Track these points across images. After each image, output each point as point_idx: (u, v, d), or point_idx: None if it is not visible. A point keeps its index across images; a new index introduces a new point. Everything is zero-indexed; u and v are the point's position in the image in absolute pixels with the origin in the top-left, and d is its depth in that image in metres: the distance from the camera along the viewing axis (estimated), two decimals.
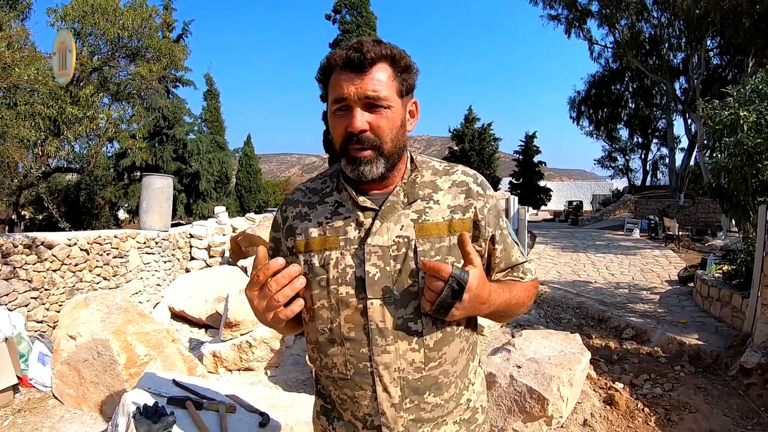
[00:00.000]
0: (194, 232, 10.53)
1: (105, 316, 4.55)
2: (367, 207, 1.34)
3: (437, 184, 1.40)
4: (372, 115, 1.27)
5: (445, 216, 1.35)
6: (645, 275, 12.70)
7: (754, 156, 7.87)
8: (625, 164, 42.20)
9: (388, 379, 1.30)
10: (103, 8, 10.91)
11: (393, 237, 1.31)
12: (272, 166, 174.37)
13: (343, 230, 1.34)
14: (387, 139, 1.29)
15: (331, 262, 1.32)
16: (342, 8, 29.25)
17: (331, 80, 1.31)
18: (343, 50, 1.27)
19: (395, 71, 1.30)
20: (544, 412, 4.03)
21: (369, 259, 1.30)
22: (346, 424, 1.40)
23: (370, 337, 1.29)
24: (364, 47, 1.24)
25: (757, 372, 5.68)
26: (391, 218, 1.33)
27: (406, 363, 1.30)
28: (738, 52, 26.59)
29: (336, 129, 1.31)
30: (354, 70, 1.25)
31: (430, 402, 1.35)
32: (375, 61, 1.26)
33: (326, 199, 1.41)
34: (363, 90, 1.24)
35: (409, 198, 1.36)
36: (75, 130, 10.58)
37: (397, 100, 1.30)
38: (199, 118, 24.75)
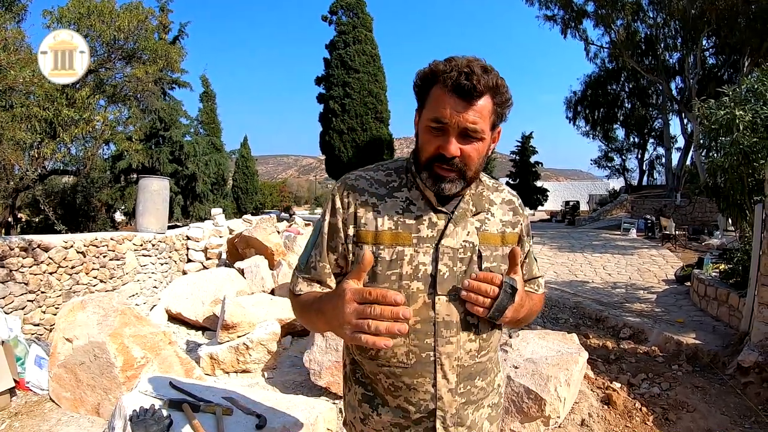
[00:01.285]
0: (191, 234, 10.51)
1: (102, 319, 4.54)
2: (442, 210, 1.42)
3: (492, 198, 1.53)
4: (465, 143, 1.33)
5: (499, 228, 1.49)
6: (642, 275, 12.72)
7: (750, 155, 7.88)
8: (621, 164, 42.22)
9: (449, 366, 1.39)
10: (99, 10, 10.90)
11: (461, 241, 1.41)
12: (269, 168, 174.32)
13: (415, 228, 1.40)
14: (472, 166, 1.36)
15: (405, 258, 1.38)
16: (338, 9, 29.24)
17: (433, 94, 1.34)
18: (453, 71, 1.28)
19: (495, 104, 1.34)
20: (541, 413, 4.03)
21: (442, 258, 1.38)
22: (393, 410, 1.45)
23: (436, 329, 1.37)
24: (475, 77, 1.27)
25: (754, 370, 5.69)
26: (461, 224, 1.42)
27: (464, 352, 1.41)
28: (734, 52, 26.61)
29: (427, 144, 1.36)
30: (461, 96, 1.29)
31: (478, 386, 1.47)
32: (483, 93, 1.30)
33: (395, 194, 1.45)
34: (464, 121, 1.29)
35: (476, 208, 1.47)
36: (71, 133, 10.57)
37: (489, 132, 1.36)
38: (195, 120, 24.73)
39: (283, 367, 5.83)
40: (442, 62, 1.33)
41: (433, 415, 1.41)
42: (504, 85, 1.34)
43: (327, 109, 28.78)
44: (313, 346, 4.92)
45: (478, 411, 1.49)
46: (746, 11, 22.29)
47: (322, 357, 4.81)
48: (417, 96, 1.42)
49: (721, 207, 9.48)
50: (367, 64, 28.52)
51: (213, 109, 27.22)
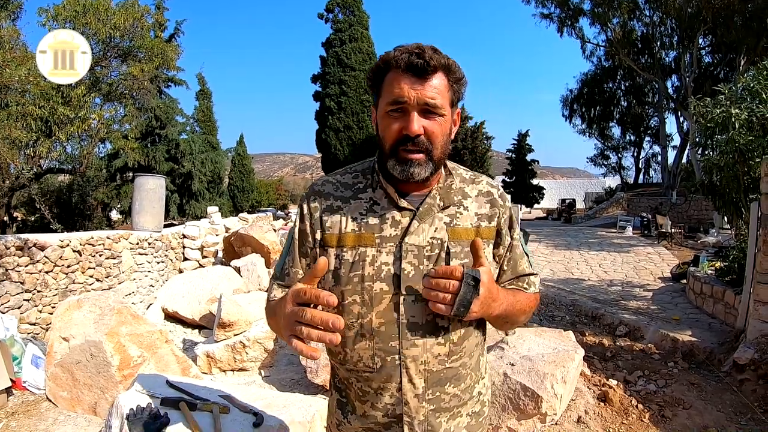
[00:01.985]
0: (187, 232, 10.51)
1: (98, 318, 4.53)
2: (405, 207, 1.38)
3: (466, 191, 1.47)
4: (427, 120, 1.31)
5: (473, 222, 1.43)
6: (638, 272, 12.76)
7: (745, 153, 7.91)
8: (617, 162, 42.31)
9: (414, 370, 1.35)
10: (95, 8, 10.89)
11: (428, 238, 1.36)
12: (265, 166, 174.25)
13: (378, 228, 1.37)
14: (438, 144, 1.33)
15: (367, 259, 1.35)
16: (334, 7, 29.29)
17: (388, 80, 1.33)
18: (403, 53, 1.29)
19: (449, 81, 1.34)
20: (538, 410, 4.04)
21: (405, 257, 1.33)
22: (359, 417, 1.44)
23: (401, 332, 1.33)
24: (426, 54, 1.27)
25: (750, 367, 5.70)
26: (427, 220, 1.37)
27: (432, 356, 1.35)
28: (730, 51, 26.68)
29: (389, 129, 1.33)
30: (415, 74, 1.28)
31: (449, 392, 1.40)
32: (436, 69, 1.29)
33: (360, 195, 1.43)
34: (423, 96, 1.28)
35: (444, 202, 1.41)
36: (67, 131, 10.57)
37: (449, 109, 1.35)
38: (191, 118, 24.74)
39: (280, 365, 5.84)
40: (392, 51, 1.33)
41: (400, 420, 1.39)
42: (456, 64, 1.35)
43: (323, 107, 28.84)
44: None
45: (453, 420, 1.44)
46: (742, 10, 22.35)
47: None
48: (372, 90, 1.41)
49: (717, 205, 9.52)
50: (363, 62, 28.58)
51: (209, 107, 27.22)
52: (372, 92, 1.42)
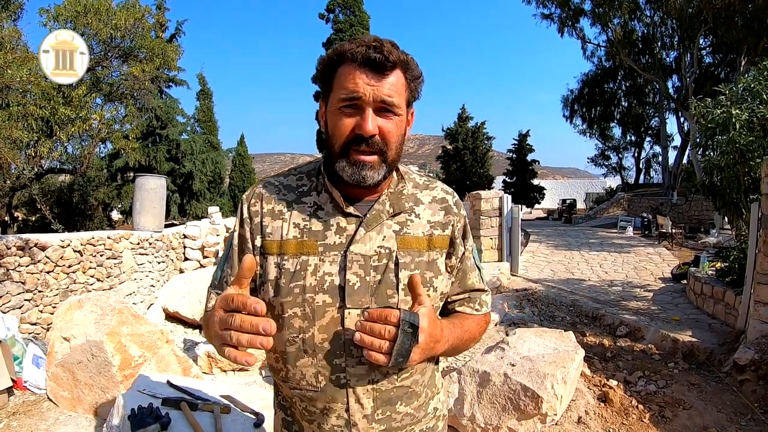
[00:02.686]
0: (188, 232, 10.53)
1: (99, 318, 4.55)
2: (351, 213, 1.29)
3: (418, 197, 1.39)
4: (382, 119, 1.22)
5: (425, 231, 1.34)
6: (638, 273, 12.78)
7: (746, 154, 7.93)
8: (618, 162, 42.32)
9: (362, 390, 1.26)
10: (96, 8, 10.89)
11: (375, 247, 1.28)
12: (266, 166, 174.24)
13: (322, 235, 1.28)
14: (393, 146, 1.25)
15: (309, 268, 1.25)
16: (335, 7, 29.29)
17: (341, 73, 1.22)
18: (360, 46, 1.19)
19: (407, 79, 1.26)
20: (538, 410, 4.05)
21: (351, 267, 1.25)
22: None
23: (346, 348, 1.24)
24: (386, 48, 1.18)
25: (750, 368, 5.72)
26: (374, 227, 1.29)
27: (381, 374, 1.27)
28: (730, 51, 26.70)
29: (340, 126, 1.23)
30: (373, 70, 1.19)
31: (401, 411, 1.32)
32: (395, 65, 1.21)
33: (303, 199, 1.33)
34: (380, 93, 1.19)
35: (394, 209, 1.32)
36: (68, 131, 10.58)
37: (405, 108, 1.27)
38: (192, 118, 24.73)
39: None
40: (347, 42, 1.22)
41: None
42: (414, 60, 1.26)
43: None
44: None
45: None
46: (743, 10, 22.37)
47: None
48: (321, 83, 1.30)
49: (717, 205, 9.54)
50: None
51: (210, 108, 27.20)
52: (321, 85, 1.31)
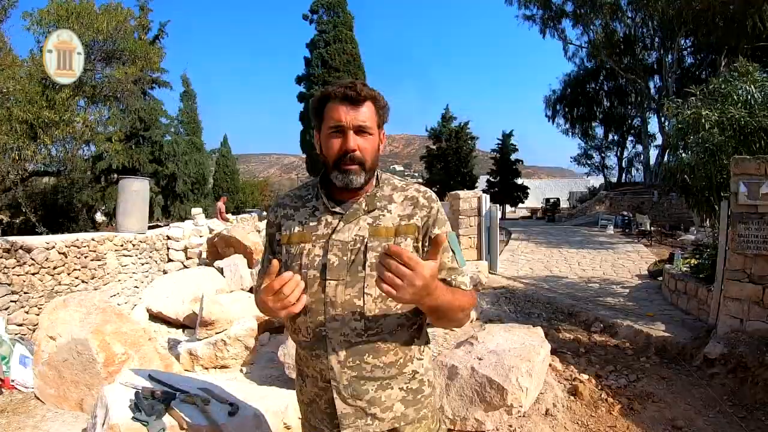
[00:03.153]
0: (171, 233, 10.59)
1: (84, 317, 4.65)
2: (336, 211, 1.69)
3: (393, 197, 1.75)
4: (360, 139, 1.63)
5: (395, 222, 1.69)
6: (616, 270, 12.92)
7: (716, 153, 8.08)
8: (601, 161, 42.62)
9: (336, 340, 1.63)
10: (78, 12, 10.97)
11: (352, 235, 1.65)
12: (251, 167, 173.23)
13: (315, 228, 1.69)
14: (369, 158, 1.65)
15: (304, 252, 1.67)
16: (319, 8, 29.30)
17: (328, 108, 1.65)
18: (340, 87, 1.62)
19: (376, 108, 1.68)
20: (503, 402, 4.19)
21: (331, 250, 1.64)
22: (309, 379, 1.75)
23: (325, 309, 1.62)
24: (358, 87, 1.61)
25: (720, 362, 5.90)
26: (352, 221, 1.67)
27: (350, 329, 1.62)
28: (711, 51, 26.99)
29: (332, 147, 1.64)
30: (350, 103, 1.61)
31: (369, 362, 1.65)
32: (365, 99, 1.63)
33: (307, 204, 1.77)
34: (356, 119, 1.61)
35: (369, 207, 1.70)
36: (52, 134, 10.64)
37: (377, 129, 1.69)
38: (175, 120, 24.67)
39: (261, 362, 5.97)
40: (329, 86, 1.67)
41: (329, 384, 1.65)
42: (380, 95, 1.69)
43: (307, 108, 28.85)
44: (288, 340, 5.02)
45: (383, 390, 1.67)
46: (724, 11, 22.63)
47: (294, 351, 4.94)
48: (314, 117, 1.73)
49: (690, 203, 9.71)
50: (347, 63, 28.63)
51: (193, 109, 27.15)
52: (314, 119, 1.74)
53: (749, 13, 21.45)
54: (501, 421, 4.24)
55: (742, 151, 7.69)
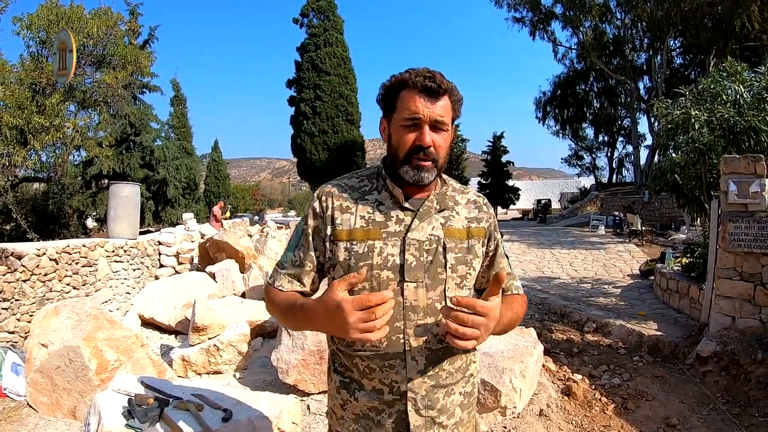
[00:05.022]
0: (163, 239, 10.55)
1: (75, 324, 4.63)
2: (408, 208, 1.59)
3: (457, 199, 1.69)
4: (435, 135, 1.53)
5: (464, 224, 1.64)
6: (608, 270, 13.00)
7: (706, 153, 8.14)
8: (591, 162, 42.87)
9: (417, 349, 1.52)
10: (68, 17, 10.93)
11: (427, 234, 1.56)
12: (242, 171, 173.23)
13: (384, 224, 1.56)
14: (443, 155, 1.57)
15: (375, 250, 1.53)
16: (309, 12, 29.33)
17: (403, 97, 1.54)
18: (419, 76, 1.51)
19: (452, 102, 1.57)
20: (497, 403, 4.21)
21: (408, 249, 1.52)
22: (368, 392, 1.57)
23: (405, 314, 1.51)
24: (438, 78, 1.51)
25: (712, 360, 5.94)
26: (426, 219, 1.58)
27: (432, 336, 1.52)
28: (700, 52, 27.16)
29: (403, 139, 1.54)
30: (429, 95, 1.50)
31: (446, 369, 1.57)
32: (445, 92, 1.52)
33: (366, 197, 1.63)
34: (434, 114, 1.51)
35: (440, 206, 1.63)
36: (42, 140, 10.60)
37: (450, 125, 1.58)
38: (166, 124, 24.62)
39: (254, 367, 5.94)
40: (406, 72, 1.55)
41: (404, 396, 1.53)
42: (456, 88, 1.57)
43: (298, 112, 28.86)
44: (281, 345, 5.03)
45: (449, 396, 1.58)
46: (712, 12, 22.78)
47: (288, 356, 4.92)
48: (384, 104, 1.62)
49: (680, 203, 9.78)
50: (338, 66, 28.65)
51: (184, 113, 27.10)
52: (383, 106, 1.63)
53: (737, 14, 21.62)
54: (495, 423, 4.26)
55: (731, 150, 7.75)
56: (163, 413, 2.77)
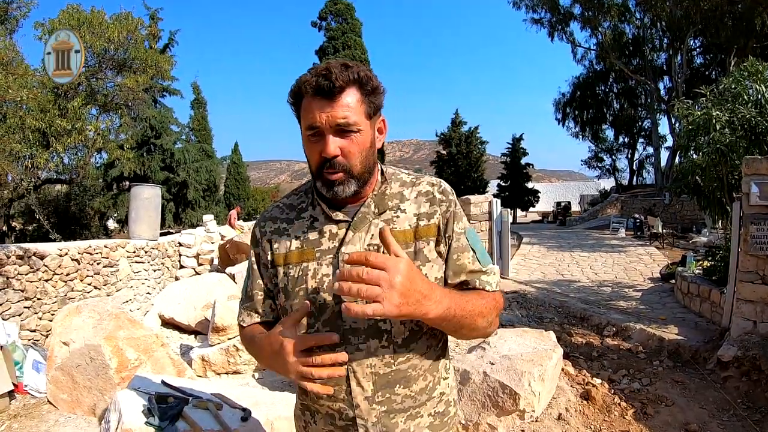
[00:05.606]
0: (183, 240, 10.64)
1: (96, 323, 4.69)
2: (340, 219, 1.42)
3: (404, 194, 1.48)
4: (343, 140, 1.33)
5: (411, 223, 1.43)
6: (628, 273, 12.87)
7: (727, 154, 8.04)
8: (611, 164, 42.50)
9: (361, 374, 1.37)
10: (90, 21, 11.05)
11: (365, 245, 1.39)
12: (261, 173, 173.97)
13: (318, 242, 1.42)
14: (356, 162, 1.36)
15: (309, 272, 1.39)
16: (328, 15, 29.42)
17: (303, 105, 1.35)
18: (312, 76, 1.31)
19: (363, 94, 1.35)
20: (516, 407, 4.19)
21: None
22: (324, 417, 1.45)
23: (345, 337, 1.35)
24: (333, 74, 1.29)
25: (733, 365, 5.83)
26: (362, 228, 1.41)
27: (377, 359, 1.37)
28: (720, 51, 26.89)
29: (311, 154, 1.37)
30: (324, 96, 1.30)
31: (399, 393, 1.41)
32: (344, 87, 1.30)
33: (302, 215, 1.48)
34: (334, 118, 1.30)
35: (379, 209, 1.44)
36: (64, 142, 10.72)
37: (366, 122, 1.36)
38: (186, 127, 24.84)
39: None
40: (302, 75, 1.36)
41: (355, 422, 1.41)
42: (369, 75, 1.36)
43: None
44: None
45: (413, 420, 1.44)
46: (731, 11, 22.56)
47: None
48: (295, 115, 1.43)
49: (701, 205, 9.67)
50: None
51: (204, 116, 27.33)
52: (296, 117, 1.44)
53: (757, 12, 21.37)
54: (513, 426, 4.25)
55: (753, 151, 7.65)
56: (183, 412, 2.79)
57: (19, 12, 10.84)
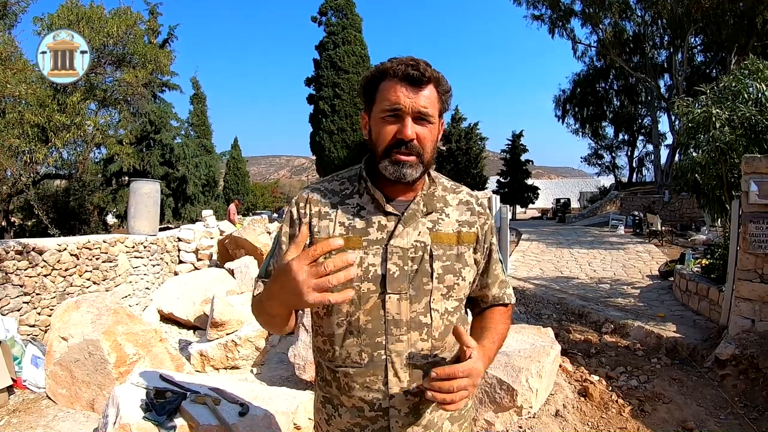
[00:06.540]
0: (182, 235, 10.63)
1: (95, 318, 4.69)
2: (391, 212, 1.45)
3: (447, 199, 1.55)
4: (419, 127, 1.39)
5: (454, 228, 1.49)
6: (627, 270, 12.86)
7: (727, 152, 8.03)
8: (611, 161, 42.46)
9: (399, 364, 1.40)
10: (89, 16, 11.04)
11: (412, 241, 1.43)
12: (261, 169, 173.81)
13: (365, 231, 1.43)
14: (428, 149, 1.42)
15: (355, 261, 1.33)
16: (328, 10, 29.38)
17: (384, 87, 1.41)
18: (400, 64, 1.38)
19: (439, 93, 1.43)
20: (513, 403, 4.19)
21: (391, 258, 1.40)
22: (350, 410, 1.47)
23: (387, 328, 1.40)
24: (421, 66, 1.37)
25: (731, 363, 5.83)
26: (411, 224, 1.44)
27: (416, 351, 1.41)
28: (721, 49, 26.84)
29: (383, 133, 1.41)
30: (411, 84, 1.37)
31: None
32: (429, 81, 1.39)
33: (347, 201, 1.49)
34: (417, 104, 1.37)
35: (427, 208, 1.48)
36: (63, 138, 10.72)
37: (437, 118, 1.44)
38: (185, 122, 24.81)
39: (271, 363, 5.98)
40: (387, 61, 1.42)
41: (387, 413, 1.43)
42: (444, 77, 1.44)
43: (317, 110, 28.93)
44: (298, 341, 5.05)
45: (437, 411, 1.48)
46: (733, 9, 22.52)
47: (306, 352, 4.93)
48: (364, 96, 1.48)
49: (701, 203, 9.66)
50: (356, 64, 28.68)
51: (203, 111, 27.31)
52: (364, 99, 1.49)
53: (759, 10, 21.32)
54: (511, 422, 4.24)
55: (753, 149, 7.64)
56: (181, 407, 2.80)
57: (18, 7, 10.83)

EXERCISE PROMPT: Quote the listing above, but only from the line that shows "20: (544, 412, 4.03)" through the line that shows "32: (375, 61, 1.26)".

TASK RESULT:
20: (544, 412, 4.03)
21: (369, 259, 1.30)
22: (346, 424, 1.40)
23: (370, 337, 1.29)
24: (364, 47, 1.24)
25: (757, 372, 5.68)
26: (391, 218, 1.33)
27: (406, 363, 1.30)
28: (738, 52, 26.59)
29: (336, 129, 1.31)
30: (354, 70, 1.25)
31: (430, 402, 1.35)
32: (375, 61, 1.26)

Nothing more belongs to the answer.